Endlich zeigt Rudi Müller mal was in ihm steckt! Ich habe Herrn Müller nur als sehr sozialen und grundehrlichen Menschen kennengelernt und mich schon lange gefragt, wie er die Führungsstil der Kammer verantworten kann. Man hätte hier seitens der entsprechenden Gremien wie Vollversammlung und Vorstand schon längst etwasa ändern sollen! Allerdings hatten wohl auch diese Herren weder den Mut sich den Geschäftsführern entgegenzustellen noch das Engagament. Mitalufen ist halt einfacher! Damit ist es nun vorbei. Allen Ex-Mitarbeitern und vielen Mitarbeitern wird gestern die Erleichterung ins Gesicht geschrieben gewesen sein. Wie es weitergeht bleibt abzuwarten. Hoffentlich bleibt der Zusammenhalt der Mitarbeiter bestehen. Jetzt, wo das gemeinsame Feindbild bröckelt, könnte es auch mit der guten Stimmung innerhalb der Mitarbeiter vorbei sein. Es bleibt abzuwarten, wie die Teams reagieren und die neue Situation meistern. Früher war man auch im UWZ als Musketier unterwegs und es galt: einer für alle, alle für einen!

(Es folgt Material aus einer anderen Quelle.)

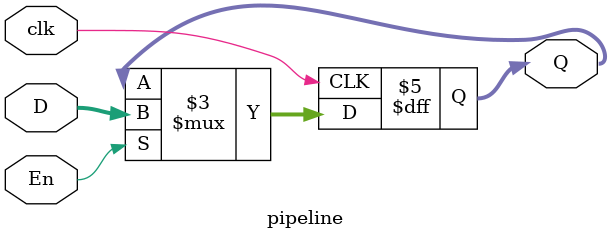
<source format=v>
module pipeline #(parameter width=32)(
input	clk,
//input	reset,
input	En,
input   [width-1:0] D,
output  reg [width-1:0] Q
);

initial
	Q <= 0;

always @(posedge clk)
begin
     if(En)
        Q <= D;
end

endmodule
</source>
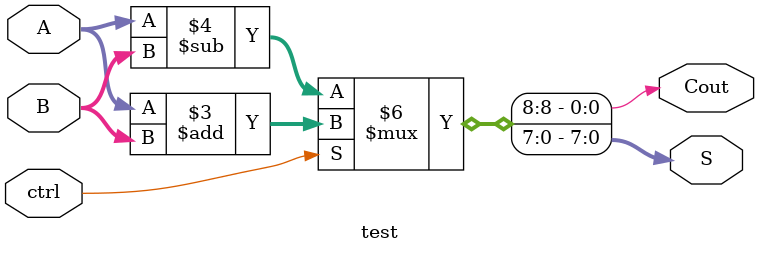
<source format=v>
module test (
    input [7:0]A,
    input [7:0]B,
    input ctrl,
    output reg Cout,
    output reg [7:0]S
    );
    
    always@(A or B or ctrl)
        begin
        if(ctrl == 1)
            {Cout, S} = A + B;
        else
            {Cout, S} = A - B;
        end
endmodule
    
</source>
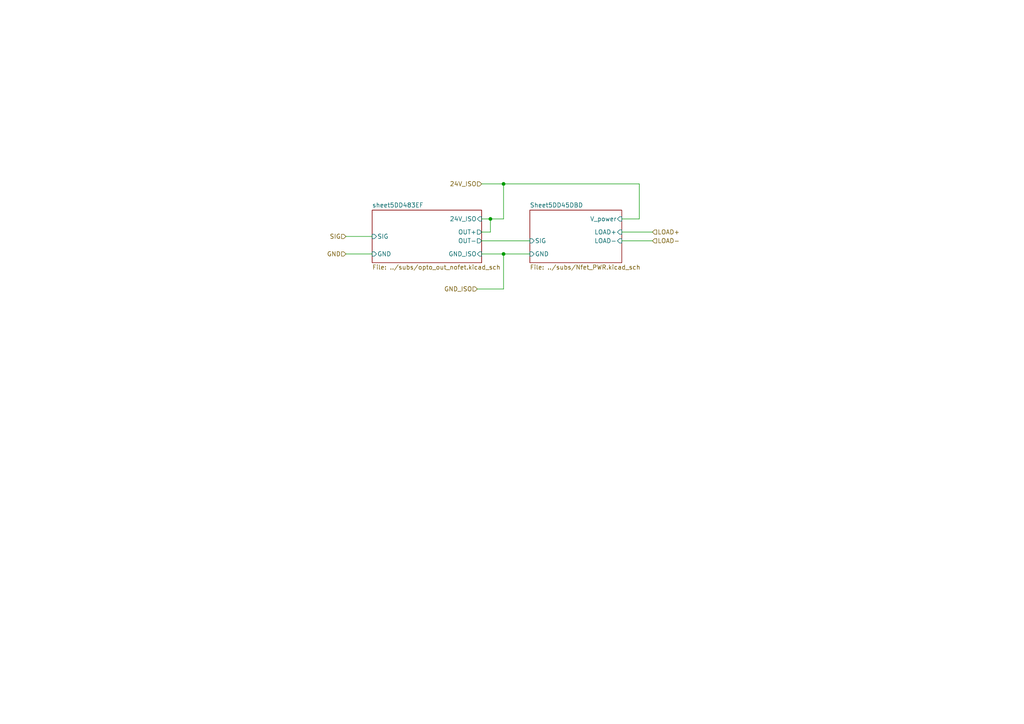
<source format=kicad_sch>
(kicad_sch (version 20211123) (generator eeschema)

  (uuid 56079a57-4994-4453-9c72-ff45d571b13c)

  (paper "A4")

  

  (junction (at 142.24 63.5) (diameter 0) (color 0 0 0 0)
    (uuid 7521adf0-e5f2-4610-9600-6d5faa64ffc1)
  )
  (junction (at 146.05 53.34) (diameter 0) (color 0 0 0 0)
    (uuid be9add90-0d11-4796-8516-c2434586515e)
  )
  (junction (at 146.05 73.66) (diameter 0) (color 0 0 0 0)
    (uuid c40d450c-03d7-48ba-ad84-068c3815e2e1)
  )

  (wire (pts (xy 142.24 63.5) (xy 139.7 63.5))
    (stroke (width 0) (type default) (color 0 0 0 0))
    (uuid 061bb8d8-9078-49de-9a91-c16a17059628)
  )
  (wire (pts (xy 142.24 67.31) (xy 142.24 63.5))
    (stroke (width 0) (type default) (color 0 0 0 0))
    (uuid 1fde5c21-2143-4ca0-97c9-5e815c0d09b0)
  )
  (wire (pts (xy 139.7 67.31) (xy 142.24 67.31))
    (stroke (width 0) (type default) (color 0 0 0 0))
    (uuid 2b463ab2-19bc-43c5-a251-5644fe2f9107)
  )
  (wire (pts (xy 139.7 53.34) (xy 146.05 53.34))
    (stroke (width 0) (type default) (color 0 0 0 0))
    (uuid 326184f2-9311-42ef-bd90-4f93f8fabaf4)
  )
  (wire (pts (xy 189.23 67.31) (xy 180.34 67.31))
    (stroke (width 0) (type default) (color 0 0 0 0))
    (uuid 33b1cb80-6ef8-4706-88ca-d7c18fea935a)
  )
  (wire (pts (xy 100.33 73.66) (xy 107.95 73.66))
    (stroke (width 0) (type default) (color 0 0 0 0))
    (uuid 3d78c186-761c-432a-b9d2-89515c4f3c2c)
  )
  (wire (pts (xy 139.7 69.85) (xy 153.67 69.85))
    (stroke (width 0) (type default) (color 0 0 0 0))
    (uuid 41bbeca4-468d-45d0-86a9-db864b8a400b)
  )
  (wire (pts (xy 146.05 83.82) (xy 146.05 73.66))
    (stroke (width 0) (type default) (color 0 0 0 0))
    (uuid 49216c63-da48-449a-bbb4-aa2031be2ca6)
  )
  (wire (pts (xy 180.34 69.85) (xy 189.23 69.85))
    (stroke (width 0) (type default) (color 0 0 0 0))
    (uuid 496eec3d-aed5-4661-b561-ba250db1135c)
  )
  (wire (pts (xy 146.05 73.66) (xy 153.67 73.66))
    (stroke (width 0) (type default) (color 0 0 0 0))
    (uuid 4bd808dd-ae29-4f57-8f89-1f8013d5df9a)
  )
  (wire (pts (xy 146.05 53.34) (xy 185.42 53.34))
    (stroke (width 0) (type default) (color 0 0 0 0))
    (uuid 529cddf7-eaab-4677-a6b2-fe78cf6884b9)
  )
  (wire (pts (xy 139.7 73.66) (xy 146.05 73.66))
    (stroke (width 0) (type default) (color 0 0 0 0))
    (uuid 63412e32-cf14-4b42-844e-3bbaa61c4bcb)
  )
  (wire (pts (xy 138.43 83.82) (xy 146.05 83.82))
    (stroke (width 0) (type default) (color 0 0 0 0))
    (uuid 7621aea3-57f7-42de-9c10-6405cde253c6)
  )
  (wire (pts (xy 185.42 53.34) (xy 185.42 63.5))
    (stroke (width 0) (type default) (color 0 0 0 0))
    (uuid 77164142-c6d6-44a0-a016-ba438174d528)
  )
  (wire (pts (xy 185.42 63.5) (xy 180.34 63.5))
    (stroke (width 0) (type default) (color 0 0 0 0))
    (uuid 975c6704-fcdc-44a9-b114-0d6465f64a91)
  )
  (wire (pts (xy 146.05 63.5) (xy 142.24 63.5))
    (stroke (width 0) (type default) (color 0 0 0 0))
    (uuid d1ad7709-2a0a-43bd-98c2-e4f566e766e1)
  )
  (wire (pts (xy 146.05 53.34) (xy 146.05 63.5))
    (stroke (width 0) (type default) (color 0 0 0 0))
    (uuid e4f2f7aa-d562-498e-a35e-d609d594e055)
  )
  (wire (pts (xy 100.33 68.58) (xy 107.95 68.58))
    (stroke (width 0) (type default) (color 0 0 0 0))
    (uuid e5321b59-55f0-461c-b66f-f30316d1ace8)
  )

  (hierarchical_label "LOAD-" (shape input) (at 189.23 69.85 0)
    (effects (font (size 1.27 1.27)) (justify left))
    (uuid 1a443c18-a540-45f4-aa73-3fc923dc582a)
  )
  (hierarchical_label "LOAD+" (shape input) (at 189.23 67.31 0)
    (effects (font (size 1.27 1.27)) (justify left))
    (uuid 233bf4ee-a932-4e20-bb3d-639e89d74834)
  )
  (hierarchical_label "24V_ISO" (shape input) (at 139.7 53.34 180)
    (effects (font (size 1.27 1.27)) (justify right))
    (uuid 5182b55c-48e4-4d73-b3fe-ee45119d0313)
  )
  (hierarchical_label "GND" (shape input) (at 100.33 73.66 180)
    (effects (font (size 1.27 1.27)) (justify right))
    (uuid 597d92fc-373a-4501-ab61-24ddf0aa405c)
  )
  (hierarchical_label "GND_ISO" (shape input) (at 138.43 83.82 180)
    (effects (font (size 1.27 1.27)) (justify right))
    (uuid b58ade1e-82ac-4813-8e05-0293bee4db1d)
  )
  (hierarchical_label "SIG" (shape input) (at 100.33 68.58 180)
    (effects (font (size 1.27 1.27)) (justify right))
    (uuid cdb425e2-9452-4396-b51f-56dc4e99c344)
  )

  (sheet (at 153.67 60.96) (size 26.67 15.24) (fields_autoplaced)
    (stroke (width 0) (type solid) (color 0 0 0 0))
    (fill (color 0 0 0 0.0000))
    (uuid 00000000-0000-0000-0000-00005dd45dbe)
    (property "Sheet name" "Sheet5DD45DBD" (id 0) (at 153.67 60.2484 0)
      (effects (font (size 1.27 1.27)) (justify left bottom))
    )
    (property "Sheet file" "../subs/Nfet_PWR.kicad_sch" (id 1) (at 153.67 76.7846 0)
      (effects (font (size 1.27 1.27)) (justify left top))
    )
    (pin "SIG" input (at 153.67 69.85 180)
      (effects (font (size 1.27 1.27)) (justify left))
      (uuid 65156ad3-f275-4d45-b812-f6e8d77d89c9)
    )
    (pin "GND" input (at 153.67 73.66 180)
      (effects (font (size 1.27 1.27)) (justify left))
      (uuid 8d498c0b-3fe1-4a72-a104-8ffaccb3d0f7)
    )
    (pin "LOAD-" input (at 180.34 69.85 0)
      (effects (font (size 1.27 1.27)) (justify right))
      (uuid eb55d2bf-2157-4145-a258-eb48ed23109d)
    )
    (pin "LOAD+" input (at 180.34 67.31 0)
      (effects (font (size 1.27 1.27)) (justify right))
      (uuid 104907c8-e319-449e-950d-ffc10b70d841)
    )
    (pin "V_power" input (at 180.34 63.5 0)
      (effects (font (size 1.27 1.27)) (justify right))
      (uuid b78c6e3d-1824-491c-a7f7-a32d1f4d834b)
    )
  )

  (sheet (at 107.95 60.96) (size 31.75 15.24) (fields_autoplaced)
    (stroke (width 0) (type solid) (color 0 0 0 0))
    (fill (color 0 0 0 0.0000))
    (uuid 00000000-0000-0000-0000-00005dd483ef)
    (property "Sheet name" "sheet5DD483EF" (id 0) (at 107.95 60.2484 0)
      (effects (font (size 1.27 1.27)) (justify left bottom))
    )
    (property "Sheet file" "../subs/opto_out_nofet.kicad_sch" (id 1) (at 107.95 76.7846 0)
      (effects (font (size 1.27 1.27)) (justify left top))
    )
    (pin "SIG" input (at 107.95 68.58 180)
      (effects (font (size 1.27 1.27)) (justify left))
      (uuid bce8fceb-90f1-48da-ad71-c43d5fd59c47)
    )
    (pin "24V_ISO" input (at 139.7 63.5 0)
      (effects (font (size 1.27 1.27)) (justify right))
      (uuid cd055ce1-3032-476a-9130-f3b375745efe)
    )
    (pin "OUT-" output (at 139.7 69.85 0)
      (effects (font (size 1.27 1.27)) (justify right))
      (uuid 7af292ab-50d5-490c-a5f8-1d97884f3e47)
    )
    (pin "GND_ISO" input (at 139.7 73.66 0)
      (effects (font (size 1.27 1.27)) (justify right))
      (uuid b6472261-a527-4fe6-b415-87db4d97e671)
    )
    (pin "GND" input (at 107.95 73.66 180)
      (effects (font (size 1.27 1.27)) (justify left))
      (uuid 97a1ea2e-dfa1-470a-919e-91c40307b8c6)
    )
    (pin "OUT+" output (at 139.7 67.31 0)
      (effects (font (size 1.27 1.27)) (justify right))
      (uuid d2969257-73f5-4f9b-8fb1-53680de27567)
    )
  )

  (sheet_instances
    (path "/" (page "1"))
    (path "/00000000-0000-0000-0000-00005dd483ef" (page "2"))
    (path "/00000000-0000-0000-0000-00005dd45dbe" (page "3"))
  )

  (symbol_instances
    (path "/00000000-0000-0000-0000-00005dd483ef/00000000-0000-0000-0000-00005bc088ee"
      (reference "R51") (unit 1) (value "750R") (footprint "Resistor_SMD:R_0603_1608Metric")
    )
    (path "/00000000-0000-0000-0000-00005dd483ef/00000000-0000-0000-0000-00005dd4ef93"
      (reference "R52") (unit 1) (value "1K") (footprint "Resistor_SMD:R_0603_1608Metric")
    )
    (path "/00000000-0000-0000-0000-00005dd483ef/00000000-0000-0000-0000-00005bbb1f64"
      (reference "U15") (unit 1) (value "EL3H7-G") (footprint "Package_SO:SOP-4_4.4x2.8mm_P1.27mm")
    )
  )
)

</source>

die mitarbeiter wurden z.t. so mies behandelt, dass mehrere psychologische hilfe in anspruch genommen haben. sogar eine auszubildene der hwk im 2. lehrjahr wurde so fertig gemacht, dass sie freiwillig ging, da sie es nicht mehr aushielt...

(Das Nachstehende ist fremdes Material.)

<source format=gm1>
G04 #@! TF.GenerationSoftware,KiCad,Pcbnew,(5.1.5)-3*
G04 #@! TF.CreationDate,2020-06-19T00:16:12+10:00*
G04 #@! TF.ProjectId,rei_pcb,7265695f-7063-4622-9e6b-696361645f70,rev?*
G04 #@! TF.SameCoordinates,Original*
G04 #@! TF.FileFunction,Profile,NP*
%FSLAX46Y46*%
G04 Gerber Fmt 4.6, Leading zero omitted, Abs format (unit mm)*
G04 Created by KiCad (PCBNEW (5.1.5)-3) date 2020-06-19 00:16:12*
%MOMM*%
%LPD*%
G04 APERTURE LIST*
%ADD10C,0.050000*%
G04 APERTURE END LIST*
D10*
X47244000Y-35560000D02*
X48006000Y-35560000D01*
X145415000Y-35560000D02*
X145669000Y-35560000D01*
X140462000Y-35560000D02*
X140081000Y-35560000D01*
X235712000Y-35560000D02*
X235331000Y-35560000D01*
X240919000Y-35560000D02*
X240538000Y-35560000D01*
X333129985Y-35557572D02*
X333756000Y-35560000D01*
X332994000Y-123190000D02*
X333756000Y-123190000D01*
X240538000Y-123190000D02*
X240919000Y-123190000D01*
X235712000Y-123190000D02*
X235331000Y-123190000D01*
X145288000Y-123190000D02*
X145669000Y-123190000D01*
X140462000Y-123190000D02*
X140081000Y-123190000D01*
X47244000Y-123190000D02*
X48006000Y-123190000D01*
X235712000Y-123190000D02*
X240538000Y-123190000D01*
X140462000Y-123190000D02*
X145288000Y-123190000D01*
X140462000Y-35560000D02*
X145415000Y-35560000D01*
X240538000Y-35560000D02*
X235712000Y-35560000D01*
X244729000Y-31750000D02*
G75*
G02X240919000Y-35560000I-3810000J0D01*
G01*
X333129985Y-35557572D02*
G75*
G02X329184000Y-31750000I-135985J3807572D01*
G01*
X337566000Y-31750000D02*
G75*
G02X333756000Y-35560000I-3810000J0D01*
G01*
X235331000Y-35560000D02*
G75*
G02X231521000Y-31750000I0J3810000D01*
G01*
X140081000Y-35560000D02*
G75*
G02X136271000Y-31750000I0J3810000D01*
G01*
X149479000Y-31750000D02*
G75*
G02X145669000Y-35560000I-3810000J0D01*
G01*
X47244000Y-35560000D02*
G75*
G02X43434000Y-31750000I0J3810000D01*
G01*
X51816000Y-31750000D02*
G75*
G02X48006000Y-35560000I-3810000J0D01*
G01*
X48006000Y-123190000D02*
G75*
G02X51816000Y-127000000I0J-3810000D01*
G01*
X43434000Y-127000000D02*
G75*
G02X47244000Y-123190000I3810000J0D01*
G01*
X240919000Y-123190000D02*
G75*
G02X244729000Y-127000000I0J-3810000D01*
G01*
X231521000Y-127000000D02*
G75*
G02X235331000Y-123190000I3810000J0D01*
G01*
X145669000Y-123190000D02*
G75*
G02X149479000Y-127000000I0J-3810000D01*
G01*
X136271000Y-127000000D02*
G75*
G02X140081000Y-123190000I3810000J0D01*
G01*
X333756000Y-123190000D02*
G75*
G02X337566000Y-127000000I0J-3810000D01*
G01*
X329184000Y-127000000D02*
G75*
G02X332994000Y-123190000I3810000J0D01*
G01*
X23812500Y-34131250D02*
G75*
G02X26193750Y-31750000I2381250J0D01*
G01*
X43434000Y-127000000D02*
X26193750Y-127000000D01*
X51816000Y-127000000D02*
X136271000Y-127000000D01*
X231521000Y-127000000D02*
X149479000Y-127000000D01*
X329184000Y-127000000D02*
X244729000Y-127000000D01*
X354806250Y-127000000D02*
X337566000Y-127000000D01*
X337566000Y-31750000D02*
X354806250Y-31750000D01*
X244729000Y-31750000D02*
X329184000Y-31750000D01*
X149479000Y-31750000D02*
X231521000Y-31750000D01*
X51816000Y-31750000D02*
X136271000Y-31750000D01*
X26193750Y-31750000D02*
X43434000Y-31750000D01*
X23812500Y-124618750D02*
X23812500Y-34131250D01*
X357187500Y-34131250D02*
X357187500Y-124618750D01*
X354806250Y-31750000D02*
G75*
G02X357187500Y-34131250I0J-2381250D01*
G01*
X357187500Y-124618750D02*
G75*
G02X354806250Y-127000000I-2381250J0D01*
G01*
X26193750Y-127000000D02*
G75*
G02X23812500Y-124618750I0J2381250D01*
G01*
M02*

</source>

doriangray: Das mit der Mitarbeiterführung ist schon richtig, wie Sie es ausdrücken. Jedoch sollte man bedenken, was die Kammer für Slogans gegebüber ihren Mitgleidsunternehmen benutzte: Mitarbeiter binden für die Zukunft, Beruf und Familie usw.! Das sind auch gute Slogans, aber auch nur solange wie man sie auch selber lebt. Ich kann nicht Wasser ausschenken und selber Wein trinken. Das gehört sich einfach nicht und unterstützt auch nicht das Image eines Unternehmens. Daher habe es manche Unternehmen sehr schwer geeigneten Nachwuchs oder Fachkräfte zu bekommen. Die Namen solcher Unternehmen machen immer schnell die Runde - ähnlich ist es dann auch mit einzelnen Berufsbranchen. In Deutschland gibtes viele Gute Beispiele von klein- u. mittelständigen Betrieben, bei denen jeder gerne arbeiten möchte und man sieht das die Mitarbeiter sehr lange dem Unternehmen treu bleiben. Das sind Unternehmen die sich schon sehr lange am Markt etabliert haben und das auch in Zukunft tun werden. Und das wünsche ich der Kammer, das sie für die Zukunft gut gerüstet ist.
@Doriangray: Warum sollten wir die Nachricht nicht stehen lassen? Ist ja schließlich Ihre Meinung. Das bedeutet ja nicht automatisch, dass sie so auch stimmt.
Ich gebe dem Schreiber "nachdenklich" Recht. Diese HWK-Geschichte erinnert mich doch stark an die brutalen "Spaghetti-Western" der 70er Jahre. Hauptsache schön "blutig" muss die Geschichte sein. Gerade für den Trierischen Volksfreund, der ja sonst nicht viel zu (ver)melden hat. Ich möchte erinnern, dass der TV der HWK Unsummen an Werbegeldern zu verdanken hat. Beim Fall Tix reichte dies, um NICHT so abrechnerisch zu berichten. Aber so ist die Welt der Provinzjournalisten: Erst mal die Anzeigenabteilung anrufen, ob man diesem oder jenem Geschäftsmann ans Bein pinkeln darf/soll. Man(n) kennt das Spielchen ganz genau. MfG - T.K. (Bin gespannt, ober der TV meine Nachricht stehen lässt.)